## Exercise objective
Show each line below that contains the string "median". Case matters.

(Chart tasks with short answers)
- - -
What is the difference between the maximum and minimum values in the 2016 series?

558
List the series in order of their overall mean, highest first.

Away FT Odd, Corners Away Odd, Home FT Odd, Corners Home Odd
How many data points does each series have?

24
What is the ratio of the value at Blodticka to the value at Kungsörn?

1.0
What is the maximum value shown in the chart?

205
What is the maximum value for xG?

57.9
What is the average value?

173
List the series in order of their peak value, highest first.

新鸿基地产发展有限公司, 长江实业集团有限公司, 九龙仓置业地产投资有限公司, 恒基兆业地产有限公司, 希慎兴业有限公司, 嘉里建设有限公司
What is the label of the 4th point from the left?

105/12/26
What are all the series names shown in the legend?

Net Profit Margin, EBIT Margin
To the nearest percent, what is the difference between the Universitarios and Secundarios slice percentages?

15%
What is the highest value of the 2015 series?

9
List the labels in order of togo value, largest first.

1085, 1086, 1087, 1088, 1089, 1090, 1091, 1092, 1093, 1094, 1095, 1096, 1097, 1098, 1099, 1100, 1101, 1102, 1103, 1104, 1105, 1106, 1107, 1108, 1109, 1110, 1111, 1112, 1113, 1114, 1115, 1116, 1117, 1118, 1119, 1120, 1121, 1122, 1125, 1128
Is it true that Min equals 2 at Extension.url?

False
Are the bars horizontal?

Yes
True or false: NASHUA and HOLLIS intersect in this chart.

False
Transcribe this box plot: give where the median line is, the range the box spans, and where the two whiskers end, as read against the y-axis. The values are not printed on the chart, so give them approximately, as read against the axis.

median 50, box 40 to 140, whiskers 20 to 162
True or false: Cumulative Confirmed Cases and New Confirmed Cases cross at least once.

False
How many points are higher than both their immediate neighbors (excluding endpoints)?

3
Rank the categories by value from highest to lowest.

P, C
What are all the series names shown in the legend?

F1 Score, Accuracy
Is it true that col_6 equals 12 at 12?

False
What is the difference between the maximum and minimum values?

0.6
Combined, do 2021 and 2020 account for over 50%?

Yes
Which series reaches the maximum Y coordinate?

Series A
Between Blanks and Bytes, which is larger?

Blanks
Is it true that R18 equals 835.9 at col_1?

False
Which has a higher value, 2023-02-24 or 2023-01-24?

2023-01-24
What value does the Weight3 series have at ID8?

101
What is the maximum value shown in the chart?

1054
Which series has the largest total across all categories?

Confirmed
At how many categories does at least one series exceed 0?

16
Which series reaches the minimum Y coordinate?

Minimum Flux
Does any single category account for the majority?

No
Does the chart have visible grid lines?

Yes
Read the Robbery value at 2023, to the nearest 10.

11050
- - -
## Answer to this exercise
Transcribe this box plot: give where the median line is, the range the box spans, and where the two whiskers end, as read against the y-axis. The values are not printed on the chart, so give them approximately, as read against the axis.
median 50, box 40 to 140, whiskers 20 to 162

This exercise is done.